Construct a sparse k-nearest-neighbor (kNN) graph quickly. For L2 distance, this uses `RcppHNSW` when available (approximate, very fast) and falls back to `Rnanoflann` (exact) otherwise.

Usage

graph_weights_fast(
  X,
  k = 15,
  weight_mode = c("self_tuned", "heat", "normalized", "binary", "euclidean", "cosine",
    "correlation"),
  type = c("normal", "mutual", "asym"),
  backend = c("auto", "hnsw", "nanoflann"),
  sigma = NULL,
  local_k = min(7L, k),
  M = 16,
  ef = 200
)

Arguments

X

A numeric matrix with rows as observations and columns as features.

k

Number of nearest neighbors (per row).

weight_mode

Weighting to convert distances into edge weights. One of `"self_tuned"`, `"heat"`, `"normalized"`, `"binary"`, `"euclidean"`, `"cosine"`, or `"correlation"`.

type

Symmetrization policy. `"normal"` returns a union graph with `max(w_ij, w_ji)`; `"mutual"` returns an intersection graph with `min(w_ij, w_ji)`; `"asym"` returns the directed kNN graph.

backend

Neighbor search backend: `"auto"` (default), `"hnsw"`, or `"nanoflann"`.

sigma

Bandwidth for `"heat"`/`"normalized"` modes.
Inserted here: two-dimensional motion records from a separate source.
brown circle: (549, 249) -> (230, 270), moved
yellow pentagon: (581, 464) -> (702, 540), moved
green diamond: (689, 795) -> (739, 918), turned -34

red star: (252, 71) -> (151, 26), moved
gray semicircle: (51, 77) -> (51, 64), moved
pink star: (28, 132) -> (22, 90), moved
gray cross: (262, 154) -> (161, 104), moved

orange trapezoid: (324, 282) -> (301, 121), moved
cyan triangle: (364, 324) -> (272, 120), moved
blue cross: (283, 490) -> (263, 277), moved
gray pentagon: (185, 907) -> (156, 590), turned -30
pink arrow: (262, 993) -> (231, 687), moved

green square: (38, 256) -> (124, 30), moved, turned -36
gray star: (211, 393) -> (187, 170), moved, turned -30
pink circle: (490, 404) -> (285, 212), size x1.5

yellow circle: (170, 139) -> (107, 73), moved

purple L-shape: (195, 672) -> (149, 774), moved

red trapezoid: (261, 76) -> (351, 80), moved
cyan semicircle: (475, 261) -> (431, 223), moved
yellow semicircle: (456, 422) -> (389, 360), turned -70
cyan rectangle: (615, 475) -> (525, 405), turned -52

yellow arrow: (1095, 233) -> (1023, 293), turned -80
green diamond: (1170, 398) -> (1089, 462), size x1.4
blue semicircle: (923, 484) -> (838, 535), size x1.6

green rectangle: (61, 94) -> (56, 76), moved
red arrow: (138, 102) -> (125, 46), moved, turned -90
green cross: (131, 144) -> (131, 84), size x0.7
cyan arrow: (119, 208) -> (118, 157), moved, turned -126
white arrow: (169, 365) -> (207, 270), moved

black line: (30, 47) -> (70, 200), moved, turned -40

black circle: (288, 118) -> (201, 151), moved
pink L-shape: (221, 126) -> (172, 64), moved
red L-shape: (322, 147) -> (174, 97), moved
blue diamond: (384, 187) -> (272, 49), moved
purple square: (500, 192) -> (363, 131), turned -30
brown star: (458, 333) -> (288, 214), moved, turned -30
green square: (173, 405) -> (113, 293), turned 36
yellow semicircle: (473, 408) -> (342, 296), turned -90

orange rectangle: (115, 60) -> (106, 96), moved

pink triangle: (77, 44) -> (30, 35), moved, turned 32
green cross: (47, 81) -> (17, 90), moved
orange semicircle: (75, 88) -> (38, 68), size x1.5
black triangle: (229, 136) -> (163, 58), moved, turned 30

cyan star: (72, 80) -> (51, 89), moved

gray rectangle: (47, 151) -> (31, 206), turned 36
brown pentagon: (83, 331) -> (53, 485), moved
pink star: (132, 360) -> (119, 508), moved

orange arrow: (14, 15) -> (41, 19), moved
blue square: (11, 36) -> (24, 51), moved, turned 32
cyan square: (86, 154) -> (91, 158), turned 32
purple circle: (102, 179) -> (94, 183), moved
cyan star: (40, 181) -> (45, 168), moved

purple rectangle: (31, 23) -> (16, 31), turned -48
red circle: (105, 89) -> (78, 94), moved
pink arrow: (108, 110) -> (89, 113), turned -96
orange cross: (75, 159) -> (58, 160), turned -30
If `NULL`, a robust value is estimated from kNN distances.

local_k

Local neighborhood size used by `"self_tuned"`; defaults to `min(7, k)`.

M, ef

HNSW parameters (only used when `backend="hnsw"`).

Value

A sparse `dgCMatrix` adjacency matrix.

Details

The default weighting mode (`"self_tuned"`) uses a self-tuning heat kernel based on per-point local scale, which tends to work well across varying densities.

Provides additional neighbor search backends (HNSW, nanoflann) and self-tuning sigma estimation not available in graph_weights.

See also

graph_weights for the standard interface

Examples

X <- matrix(rnorm(200), 20, 10)
W <- graph_weights_fast(X, k = 5)